Cell proliferation/viability, and SOX9 and COL II expressions in chondrocytes stimulated with 10% PRGF were significantly higher than without treatment. Cell viability with 10% PRGF was also statistically higher than without treatment under inflammation. The TNF-α gene expression with 10% PRGF was significantly lower than without treatment under inflammation. The protein levels of endogenous TNF-α with 5% PRGF, IL-1β with 10% PRGF, and IL-6 with 5 and 10% PRGF in chondrocytes were significantly lower than untreated ones under inflammation.
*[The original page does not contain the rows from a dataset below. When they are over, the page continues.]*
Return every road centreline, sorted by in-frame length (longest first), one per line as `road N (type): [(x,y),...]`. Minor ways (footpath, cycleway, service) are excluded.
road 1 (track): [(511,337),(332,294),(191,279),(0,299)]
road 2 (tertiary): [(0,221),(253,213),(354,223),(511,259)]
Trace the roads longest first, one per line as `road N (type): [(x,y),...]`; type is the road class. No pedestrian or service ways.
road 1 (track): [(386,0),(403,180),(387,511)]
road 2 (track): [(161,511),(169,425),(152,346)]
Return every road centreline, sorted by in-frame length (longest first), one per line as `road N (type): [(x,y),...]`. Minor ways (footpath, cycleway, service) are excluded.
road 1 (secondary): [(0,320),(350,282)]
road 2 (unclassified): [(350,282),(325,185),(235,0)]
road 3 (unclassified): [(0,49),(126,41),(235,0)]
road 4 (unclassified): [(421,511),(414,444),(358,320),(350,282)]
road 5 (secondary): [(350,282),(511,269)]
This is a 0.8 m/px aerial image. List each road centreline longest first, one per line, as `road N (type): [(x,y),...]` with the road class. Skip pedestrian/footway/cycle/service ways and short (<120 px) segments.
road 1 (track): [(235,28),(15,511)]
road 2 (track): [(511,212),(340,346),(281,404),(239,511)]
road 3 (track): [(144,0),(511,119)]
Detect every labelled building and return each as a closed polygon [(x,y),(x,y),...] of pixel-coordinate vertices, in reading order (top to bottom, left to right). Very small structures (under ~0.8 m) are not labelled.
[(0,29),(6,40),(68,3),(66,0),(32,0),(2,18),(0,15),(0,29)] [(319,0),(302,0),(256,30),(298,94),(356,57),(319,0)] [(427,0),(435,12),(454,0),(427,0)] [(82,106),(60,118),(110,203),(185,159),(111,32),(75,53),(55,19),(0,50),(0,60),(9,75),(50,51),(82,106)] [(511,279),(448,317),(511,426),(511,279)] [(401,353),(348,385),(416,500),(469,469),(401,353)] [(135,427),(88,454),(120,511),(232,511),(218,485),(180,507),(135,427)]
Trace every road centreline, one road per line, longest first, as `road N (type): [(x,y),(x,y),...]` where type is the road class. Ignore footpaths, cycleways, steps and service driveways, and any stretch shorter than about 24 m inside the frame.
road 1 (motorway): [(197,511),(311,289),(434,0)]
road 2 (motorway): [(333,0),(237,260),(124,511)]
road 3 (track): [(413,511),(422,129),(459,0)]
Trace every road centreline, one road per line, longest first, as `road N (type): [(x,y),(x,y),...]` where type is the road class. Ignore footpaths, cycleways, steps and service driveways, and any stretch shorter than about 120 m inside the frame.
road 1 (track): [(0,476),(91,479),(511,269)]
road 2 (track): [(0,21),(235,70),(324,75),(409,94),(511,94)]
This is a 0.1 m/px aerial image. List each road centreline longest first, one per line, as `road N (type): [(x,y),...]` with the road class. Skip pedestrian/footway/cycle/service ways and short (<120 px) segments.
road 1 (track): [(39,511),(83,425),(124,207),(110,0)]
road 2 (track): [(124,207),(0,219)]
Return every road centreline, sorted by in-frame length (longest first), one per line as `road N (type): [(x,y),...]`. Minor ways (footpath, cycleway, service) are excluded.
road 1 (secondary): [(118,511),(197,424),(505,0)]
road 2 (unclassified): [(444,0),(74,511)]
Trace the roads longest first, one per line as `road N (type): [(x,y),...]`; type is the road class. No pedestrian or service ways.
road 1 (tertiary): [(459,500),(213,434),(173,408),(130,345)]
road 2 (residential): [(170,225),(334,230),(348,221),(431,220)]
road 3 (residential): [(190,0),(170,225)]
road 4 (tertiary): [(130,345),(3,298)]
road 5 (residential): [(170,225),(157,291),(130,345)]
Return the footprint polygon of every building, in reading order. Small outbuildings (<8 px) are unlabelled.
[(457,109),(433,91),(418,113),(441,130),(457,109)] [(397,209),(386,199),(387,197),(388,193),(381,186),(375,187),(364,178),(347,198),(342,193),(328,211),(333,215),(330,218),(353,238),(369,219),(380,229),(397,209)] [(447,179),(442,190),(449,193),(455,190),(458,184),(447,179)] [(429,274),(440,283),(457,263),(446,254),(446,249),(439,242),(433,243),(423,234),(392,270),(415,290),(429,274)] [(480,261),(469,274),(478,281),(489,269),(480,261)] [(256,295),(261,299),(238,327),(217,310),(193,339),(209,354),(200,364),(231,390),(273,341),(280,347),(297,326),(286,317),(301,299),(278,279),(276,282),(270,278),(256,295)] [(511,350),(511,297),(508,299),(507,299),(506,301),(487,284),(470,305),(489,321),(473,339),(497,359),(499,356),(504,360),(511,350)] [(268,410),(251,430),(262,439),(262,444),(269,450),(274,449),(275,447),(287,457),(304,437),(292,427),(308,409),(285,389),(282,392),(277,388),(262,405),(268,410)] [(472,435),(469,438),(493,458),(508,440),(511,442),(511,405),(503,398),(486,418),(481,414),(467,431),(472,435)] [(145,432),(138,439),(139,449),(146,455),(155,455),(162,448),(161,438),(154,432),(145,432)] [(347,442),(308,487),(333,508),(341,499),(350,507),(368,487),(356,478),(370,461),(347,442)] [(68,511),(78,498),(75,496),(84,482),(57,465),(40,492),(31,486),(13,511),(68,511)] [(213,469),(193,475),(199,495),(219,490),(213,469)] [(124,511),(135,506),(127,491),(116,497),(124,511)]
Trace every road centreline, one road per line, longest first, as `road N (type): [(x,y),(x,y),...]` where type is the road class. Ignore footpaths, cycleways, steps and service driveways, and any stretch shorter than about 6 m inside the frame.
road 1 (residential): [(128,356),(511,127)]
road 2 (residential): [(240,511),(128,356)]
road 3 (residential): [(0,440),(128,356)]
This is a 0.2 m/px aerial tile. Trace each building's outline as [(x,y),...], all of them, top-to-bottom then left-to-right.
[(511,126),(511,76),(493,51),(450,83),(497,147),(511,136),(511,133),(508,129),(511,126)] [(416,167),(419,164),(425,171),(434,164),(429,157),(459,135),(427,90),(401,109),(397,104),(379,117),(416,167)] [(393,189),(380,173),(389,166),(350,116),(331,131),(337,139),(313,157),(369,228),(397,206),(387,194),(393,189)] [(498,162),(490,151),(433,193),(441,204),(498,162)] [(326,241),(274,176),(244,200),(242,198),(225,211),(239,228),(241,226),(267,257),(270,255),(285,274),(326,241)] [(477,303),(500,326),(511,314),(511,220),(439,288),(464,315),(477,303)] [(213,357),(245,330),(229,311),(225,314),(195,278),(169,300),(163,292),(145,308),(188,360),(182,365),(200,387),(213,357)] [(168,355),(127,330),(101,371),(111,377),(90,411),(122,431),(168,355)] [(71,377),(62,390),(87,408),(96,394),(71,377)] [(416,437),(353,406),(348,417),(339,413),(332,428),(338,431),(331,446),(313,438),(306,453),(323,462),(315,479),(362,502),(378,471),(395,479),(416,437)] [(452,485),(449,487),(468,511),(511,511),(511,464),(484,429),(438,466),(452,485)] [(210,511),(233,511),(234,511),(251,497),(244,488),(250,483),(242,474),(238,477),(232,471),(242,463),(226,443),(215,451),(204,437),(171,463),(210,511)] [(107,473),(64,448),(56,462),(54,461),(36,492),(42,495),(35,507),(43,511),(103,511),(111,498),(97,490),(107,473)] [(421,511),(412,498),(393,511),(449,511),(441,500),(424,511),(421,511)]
The VEGF-protein level in chondrocytes stimulated with 20% PRGF was significantly higher than without treatment under inflammation, while there was no significant difference between with 10% PRGF and without treatment.

Conclusions

Our results reveal that optimal PRGF treatment leads to the increase of chondrocyte proliferation/viability and chondrogenic markers, while it increased cell viability but reduced IL-1β and IL-6 expressions under inflammatory condition, suggesting the therapeutic role of PRGF for protection from articular cartilage degeneration through anti-inflammatory effects.

中文翻译：

血小板释放生长因子保护关节软骨细胞免受炎症影响

背景

虽然血小板释放生长因子 (PRGF) 可以保护细胞免受炎症或氧化应激条件的影响，但它们对关节软骨变性的治疗功效却鲜有讨论。本研究的目的是研究 PRGF 在炎症条件下对人类关节软骨细胞的影响。

方法

人类 C-28/I2 软骨细胞用 PRGF 处理，PRGF 是从人类志愿者的血小板单采术获得的液体保存的血小板浓缩物中产生的。用不同的 PRGF 浓度评估了细胞增殖/活力以及软骨形成的胶原类型 (COL) II 和 SOX9 基因表达。此外，通过用肿瘤坏死因子 (TNF)-α 刺激细胞来模拟体外炎症状况。在炎症条件下，细胞活力、TNF-α 基因表达以及包括 TNF-α、白细胞介素 (IL)-1β 和 -6 以及血管内皮生长因子 (VEGF) 血管生成标志物在内的细胞因子的蛋白质水平，在使用和不使用 PRGF 的情况下进行了比较治疗。

结果

用 10% PRGF 刺激的软骨细胞中的细胞增殖/活力和 SOX9 和 COL II 表达显着高于未处理。在炎症条件下，具有 10% PRGF 的细胞活力在统计学上也高于没有处理的情况。在炎症条件下，10% PRGF 的 TNF-α 基因表达显着低于未处理。在炎症条件下，软骨细胞中含有 5% PRGF 的内源性 TNF-α、含有 10% PRGF 的 IL-1β 和含有 5% 和 10% PRGF 的 IL-6 的蛋白质水平显着低于未处理的软骨细胞。在炎症条件下，20% PRGF 刺激的软骨细胞中 VEGF 蛋白水平显着高于未处理，而 10% PRGF 和未处理之间没有显着差异。